Math computing time statistics for ARM7TDMI and MSP430| page 3

Reply by Ulf Samuelsson ●November 18, 20062006-11-18

steve wrote:
> Tilmann Reh wrote:
>> Hello,
>>
>> for an estimation of required computing time I would like to roughly
>> know the time that current controllers need for math operations
>> (addition/subtraction, multiplication, division, and also logarithm)
>> in single and/or double precision floating point format (assuming
>> common compilers).
>>
>> The MCUs in question are ARM7TDMI of NXP/Atmel flavour (LPC2000 or
>> SAM7), and Texas MSP430.
>
> Cycles
>
Here are some AVR figures , IAR Full opt for speed, run in AVR Studio 
simulator
Obviously, you cant compare exactly without using same source
Figures measured in a subroutine after values have been loaded into 
registers.
Only tested one set of data, so I can't say if it is typical or not.

add    173
sub     176
mul    175
div     694
sqrt    2586
log     3255


It looks like the MSP430 and the AVR is about the same speed
at the same clock frequency.
The IAR sqrt/log libraries seems a little bit on the slow side.

> MPS430, 32 bit floats, imagecraft complier, typical cycles
> add 158
> sub 184
> mul 332
> div  620
>
> ARM, keil complier 32 bit floats, typical cycles
> add 53
> sub 53
> mul 48
> div  224
> sqrt 439
> log 435
>
> ARM, GNU complier 32 bit floats, typical cycles
> add 472
> sub 478
> mul 439
> div  652
> sqrt 2387
> log 13,523
>
>
> 8051, keil complier, 32 bit floats, typical cycles
> add 199
> sub 201
> mul 219
> div  895
> sqrt 1117
> log 2006
>
>
> max cycles up to 2x typical

-- 
Best Regards,
Ulf Samuelsson
ulf@a-t-m-e-l.com
This message is intended to be my own personal view and it
may or may not be shared by my employer Atmel Nordic AB

Reply by steve ●November 18, 20062006-11-18

Ulf Samuelsson wrote:

> It looks like the MSP430 and the AVR is about the same speed
> at the same clock frequency.
> The IAR sqrt/log libraries seems a little bit on the slow side.

thanks, thats some more great data, all this should be put on a web
page somewhere, I always thought floating point subroutines were a good
test of a processor

Reply by Robert Adsett ●November 18, 20062006-11-18

In article <1163882513.747840.143520@h54g2000cwb.googlegroups.com>, 
bungalow_steve@yahoo.com says...
> 
> Ulf Samuelsson wrote:
> 
> > It looks like the MSP430 and the AVR is about the same speed
> > at the same clock frequency.
> > The IAR sqrt/log libraries seems a little bit on the slow side.
> 
> thanks, thats some more great data, all this should be put on a web
> page somewhere, I always thought floating point subroutines were a good
> test of a processor

Or maybe of library writers.  Of course a performance test should 
probably include a correctness test so log doesn't cheat and always 
return 1.0

Robert

-- 
Posted via a free Usenet account from http://www.teranews.com

Reply by Jonathan Kirwan ●November 18, 20062006-11-18

On 17 Nov 2006 14:53:58 -0800, "steve" <bungalow_steve@yahoo.com>
wrote:

>MPS430, 32 bit floats, imagecraft complier, typical cycles
>add 158
>sub 184
>mul 332
>div  620

Back in 2004, I wanted to play with writing a floating point routine
for the MSP430.  It accepts IEEE format 32-bit floats.  The 32-bit by
32-bit with 32-bit result floating point divide takes roughly 400-435
cycles on the MSP430.  This is substantially less than the 620 cycles
mentioned above.

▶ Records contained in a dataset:

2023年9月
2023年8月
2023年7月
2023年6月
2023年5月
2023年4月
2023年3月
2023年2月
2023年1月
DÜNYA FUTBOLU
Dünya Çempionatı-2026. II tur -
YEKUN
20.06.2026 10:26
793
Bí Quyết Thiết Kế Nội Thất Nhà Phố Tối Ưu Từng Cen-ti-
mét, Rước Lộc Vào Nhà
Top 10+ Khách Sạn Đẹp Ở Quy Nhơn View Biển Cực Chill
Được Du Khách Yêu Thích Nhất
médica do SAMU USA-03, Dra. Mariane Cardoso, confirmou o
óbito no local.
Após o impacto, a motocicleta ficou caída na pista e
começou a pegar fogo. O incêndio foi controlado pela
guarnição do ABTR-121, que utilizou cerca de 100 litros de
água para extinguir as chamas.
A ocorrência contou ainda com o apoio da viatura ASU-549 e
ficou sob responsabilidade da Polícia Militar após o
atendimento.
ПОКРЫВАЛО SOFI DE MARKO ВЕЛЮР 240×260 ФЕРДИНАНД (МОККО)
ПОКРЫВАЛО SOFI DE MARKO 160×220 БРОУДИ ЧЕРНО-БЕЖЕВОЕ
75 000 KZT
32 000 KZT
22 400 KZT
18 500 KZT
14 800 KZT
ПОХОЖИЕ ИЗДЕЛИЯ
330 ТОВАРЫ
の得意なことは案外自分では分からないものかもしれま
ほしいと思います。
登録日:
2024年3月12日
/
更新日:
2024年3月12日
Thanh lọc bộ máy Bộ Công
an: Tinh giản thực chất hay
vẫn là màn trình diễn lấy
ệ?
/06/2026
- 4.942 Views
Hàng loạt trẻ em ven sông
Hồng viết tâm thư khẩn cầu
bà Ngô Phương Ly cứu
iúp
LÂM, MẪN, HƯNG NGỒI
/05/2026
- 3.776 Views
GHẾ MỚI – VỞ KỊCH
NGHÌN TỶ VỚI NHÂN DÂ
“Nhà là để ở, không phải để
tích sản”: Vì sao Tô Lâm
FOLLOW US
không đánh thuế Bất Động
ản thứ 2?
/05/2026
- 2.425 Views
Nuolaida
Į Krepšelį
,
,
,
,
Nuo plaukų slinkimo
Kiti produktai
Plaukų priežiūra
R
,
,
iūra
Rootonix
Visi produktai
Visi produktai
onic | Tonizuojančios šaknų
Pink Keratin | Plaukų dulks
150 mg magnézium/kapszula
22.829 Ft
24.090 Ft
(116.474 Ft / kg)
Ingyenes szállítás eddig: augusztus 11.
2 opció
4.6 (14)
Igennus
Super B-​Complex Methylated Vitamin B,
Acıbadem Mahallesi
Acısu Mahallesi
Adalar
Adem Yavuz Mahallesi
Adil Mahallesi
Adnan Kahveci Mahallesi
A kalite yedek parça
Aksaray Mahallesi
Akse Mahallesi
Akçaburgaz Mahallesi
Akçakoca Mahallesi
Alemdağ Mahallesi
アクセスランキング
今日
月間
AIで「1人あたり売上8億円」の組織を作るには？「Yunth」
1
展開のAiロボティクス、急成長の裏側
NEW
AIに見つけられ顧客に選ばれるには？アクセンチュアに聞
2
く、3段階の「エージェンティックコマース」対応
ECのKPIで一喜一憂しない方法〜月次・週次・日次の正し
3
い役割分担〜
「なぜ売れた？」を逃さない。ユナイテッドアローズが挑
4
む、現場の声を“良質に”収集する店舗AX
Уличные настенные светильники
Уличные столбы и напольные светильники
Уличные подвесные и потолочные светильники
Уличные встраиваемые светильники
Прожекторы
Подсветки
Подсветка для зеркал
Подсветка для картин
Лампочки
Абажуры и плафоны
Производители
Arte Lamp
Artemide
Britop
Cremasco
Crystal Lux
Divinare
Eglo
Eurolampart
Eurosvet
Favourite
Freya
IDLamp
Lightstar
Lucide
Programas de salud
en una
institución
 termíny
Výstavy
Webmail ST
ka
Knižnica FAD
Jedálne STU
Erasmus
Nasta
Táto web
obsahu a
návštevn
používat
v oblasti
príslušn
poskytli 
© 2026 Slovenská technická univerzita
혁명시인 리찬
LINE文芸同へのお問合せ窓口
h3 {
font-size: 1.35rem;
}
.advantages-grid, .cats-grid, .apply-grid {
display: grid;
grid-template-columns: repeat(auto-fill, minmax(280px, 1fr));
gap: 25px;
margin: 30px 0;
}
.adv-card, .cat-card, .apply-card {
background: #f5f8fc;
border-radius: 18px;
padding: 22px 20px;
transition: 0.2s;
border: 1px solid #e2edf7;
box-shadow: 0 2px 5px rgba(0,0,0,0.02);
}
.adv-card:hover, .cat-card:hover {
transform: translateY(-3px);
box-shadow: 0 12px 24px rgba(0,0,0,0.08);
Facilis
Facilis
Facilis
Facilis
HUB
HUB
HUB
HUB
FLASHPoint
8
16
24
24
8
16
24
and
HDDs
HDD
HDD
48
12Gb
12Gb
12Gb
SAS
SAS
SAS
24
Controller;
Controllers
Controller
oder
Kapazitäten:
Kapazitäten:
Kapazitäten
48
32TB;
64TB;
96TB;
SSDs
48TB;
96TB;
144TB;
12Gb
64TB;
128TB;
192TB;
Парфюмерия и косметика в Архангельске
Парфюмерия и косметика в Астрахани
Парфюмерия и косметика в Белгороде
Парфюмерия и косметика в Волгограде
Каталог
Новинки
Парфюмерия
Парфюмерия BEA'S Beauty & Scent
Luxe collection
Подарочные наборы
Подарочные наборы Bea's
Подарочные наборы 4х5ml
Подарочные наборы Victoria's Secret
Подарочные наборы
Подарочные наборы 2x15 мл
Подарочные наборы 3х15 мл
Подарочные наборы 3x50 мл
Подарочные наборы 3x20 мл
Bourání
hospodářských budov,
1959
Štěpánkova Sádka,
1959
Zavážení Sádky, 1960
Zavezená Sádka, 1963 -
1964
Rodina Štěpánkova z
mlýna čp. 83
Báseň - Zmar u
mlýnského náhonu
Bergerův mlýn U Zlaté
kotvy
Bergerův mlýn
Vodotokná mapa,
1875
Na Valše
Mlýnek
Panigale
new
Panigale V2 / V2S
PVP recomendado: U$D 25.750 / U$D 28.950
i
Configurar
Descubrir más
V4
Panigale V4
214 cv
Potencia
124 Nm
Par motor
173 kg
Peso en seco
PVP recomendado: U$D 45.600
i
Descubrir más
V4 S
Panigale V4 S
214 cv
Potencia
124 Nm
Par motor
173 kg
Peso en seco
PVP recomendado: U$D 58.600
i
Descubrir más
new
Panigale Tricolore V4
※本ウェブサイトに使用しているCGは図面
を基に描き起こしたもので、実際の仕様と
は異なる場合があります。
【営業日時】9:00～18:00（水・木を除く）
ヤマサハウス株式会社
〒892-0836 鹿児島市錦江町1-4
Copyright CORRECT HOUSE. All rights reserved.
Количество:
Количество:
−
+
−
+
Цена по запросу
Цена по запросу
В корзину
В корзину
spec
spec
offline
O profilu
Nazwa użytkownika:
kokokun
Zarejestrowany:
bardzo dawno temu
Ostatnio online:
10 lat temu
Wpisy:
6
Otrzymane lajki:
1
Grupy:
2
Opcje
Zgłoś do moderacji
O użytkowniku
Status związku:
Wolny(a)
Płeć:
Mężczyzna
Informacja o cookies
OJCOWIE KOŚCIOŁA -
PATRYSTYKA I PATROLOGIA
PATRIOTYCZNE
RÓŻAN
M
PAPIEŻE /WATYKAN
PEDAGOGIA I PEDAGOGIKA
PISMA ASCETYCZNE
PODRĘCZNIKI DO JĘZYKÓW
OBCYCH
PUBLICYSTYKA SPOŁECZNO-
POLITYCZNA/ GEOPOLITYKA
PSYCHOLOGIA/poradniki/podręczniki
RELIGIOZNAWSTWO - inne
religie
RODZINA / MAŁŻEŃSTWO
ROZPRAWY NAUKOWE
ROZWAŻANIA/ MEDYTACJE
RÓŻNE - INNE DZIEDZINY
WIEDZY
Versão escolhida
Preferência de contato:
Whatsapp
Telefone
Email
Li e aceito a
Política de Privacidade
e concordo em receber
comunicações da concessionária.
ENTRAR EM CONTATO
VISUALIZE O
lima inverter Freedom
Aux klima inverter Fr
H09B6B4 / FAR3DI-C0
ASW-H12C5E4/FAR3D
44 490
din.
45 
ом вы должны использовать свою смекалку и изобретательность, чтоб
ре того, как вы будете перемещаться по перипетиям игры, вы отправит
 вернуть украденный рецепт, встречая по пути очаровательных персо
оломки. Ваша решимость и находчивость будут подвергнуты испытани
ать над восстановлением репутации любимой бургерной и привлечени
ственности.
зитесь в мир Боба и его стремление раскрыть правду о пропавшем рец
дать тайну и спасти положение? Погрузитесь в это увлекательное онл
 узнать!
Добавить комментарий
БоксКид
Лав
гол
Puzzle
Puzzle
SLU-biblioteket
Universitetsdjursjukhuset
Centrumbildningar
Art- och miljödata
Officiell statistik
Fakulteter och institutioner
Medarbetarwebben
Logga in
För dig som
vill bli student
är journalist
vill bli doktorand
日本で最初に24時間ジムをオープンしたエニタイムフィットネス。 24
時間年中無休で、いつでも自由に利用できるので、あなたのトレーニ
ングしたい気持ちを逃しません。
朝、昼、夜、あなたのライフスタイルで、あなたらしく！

▶ WHAT YOU WILL DO:
[1] Rewrite the paragraph of the thread that begins "Back in 2004, I wanted to play" as a short bulleted list that keeps its main facts.
[2] Copy the thread from "Reply by Ulf" to "and also logarithm)", substituting "processing time" for "computing time".
[3] Name every compiler that the thread mentions by name.

▶ RESPONSES BY TASK:
[1]
- In 2004, the writer wanted to try writing a floating point routine for the MSP430.
- The routine accepts IEEE format 32-bit floats.
- Its 32-bit by 32-bit floating point divide with a 32-bit result takes roughly 400–435 cycles on the MSP430.
- That is substantially less than the 620 cycles mentioned earlier.

[2]
Reply by Ulf Samuelsson ●November 18, 20062006-11-18

steve wrote:
> Tilmann Reh wrote:
>> Hello,
>>
>> for an estimation of required processing time I would like to roughly
>> know the time that current controllers need for math operations
>> (addition/subtraction, multiplication, division, and also logarithm)

[3]
- IAR
- imagecraft
- keil
- GNU